Scan the material and copy out each line where the word "theo" occurs.

[Data excerpts]
···

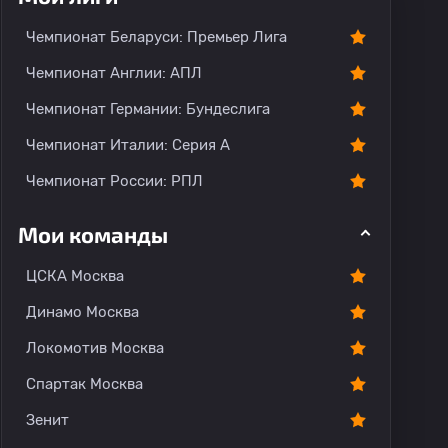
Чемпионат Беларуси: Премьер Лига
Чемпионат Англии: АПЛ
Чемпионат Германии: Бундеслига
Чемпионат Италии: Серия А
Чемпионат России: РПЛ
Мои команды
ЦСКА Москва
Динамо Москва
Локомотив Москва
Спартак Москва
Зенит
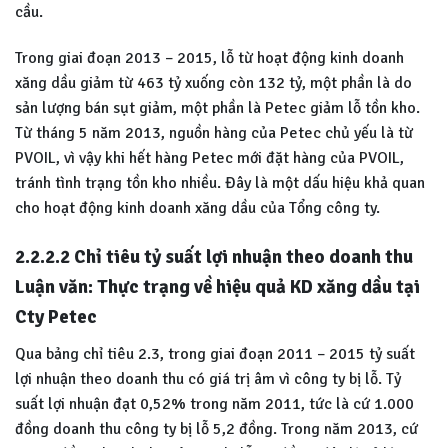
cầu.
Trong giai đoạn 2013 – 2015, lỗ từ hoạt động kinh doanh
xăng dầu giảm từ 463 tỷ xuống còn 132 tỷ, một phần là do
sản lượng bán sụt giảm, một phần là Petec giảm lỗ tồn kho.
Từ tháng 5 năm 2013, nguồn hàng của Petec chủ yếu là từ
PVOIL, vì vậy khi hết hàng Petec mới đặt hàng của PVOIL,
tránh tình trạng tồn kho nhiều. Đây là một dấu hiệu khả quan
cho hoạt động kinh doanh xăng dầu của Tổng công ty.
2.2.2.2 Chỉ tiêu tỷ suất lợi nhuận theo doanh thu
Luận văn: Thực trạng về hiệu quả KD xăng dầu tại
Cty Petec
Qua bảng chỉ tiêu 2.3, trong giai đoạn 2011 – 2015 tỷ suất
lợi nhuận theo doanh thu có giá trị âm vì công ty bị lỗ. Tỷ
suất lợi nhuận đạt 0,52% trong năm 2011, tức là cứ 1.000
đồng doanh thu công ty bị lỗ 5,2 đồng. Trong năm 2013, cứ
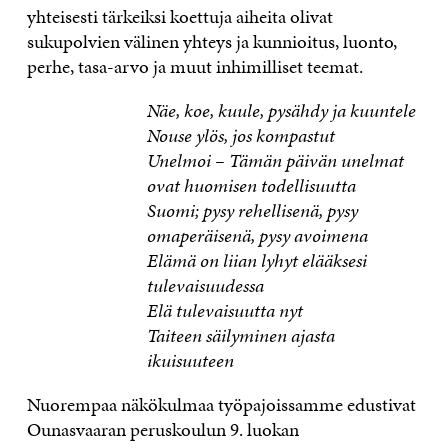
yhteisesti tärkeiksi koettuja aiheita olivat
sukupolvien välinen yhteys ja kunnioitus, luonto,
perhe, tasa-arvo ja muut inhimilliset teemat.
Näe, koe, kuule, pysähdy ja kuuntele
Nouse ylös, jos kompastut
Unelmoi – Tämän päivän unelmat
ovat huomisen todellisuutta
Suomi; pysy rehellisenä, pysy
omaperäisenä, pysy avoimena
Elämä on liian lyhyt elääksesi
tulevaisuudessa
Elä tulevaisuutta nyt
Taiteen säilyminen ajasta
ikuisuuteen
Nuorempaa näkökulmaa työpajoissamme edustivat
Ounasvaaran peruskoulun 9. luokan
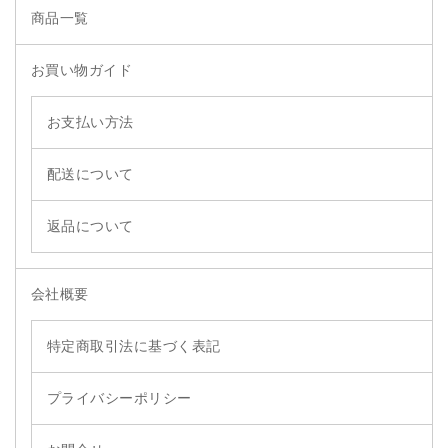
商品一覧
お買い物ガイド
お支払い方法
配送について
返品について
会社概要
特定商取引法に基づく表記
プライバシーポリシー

···

[Answer to the problem]
2.2.2.2 Chỉ tiêu tỷ suất lợi nhuận theo doanh thu
lợi nhuận theo doanh thu có giá trị âm vì công ty bị lỗ. Tỷ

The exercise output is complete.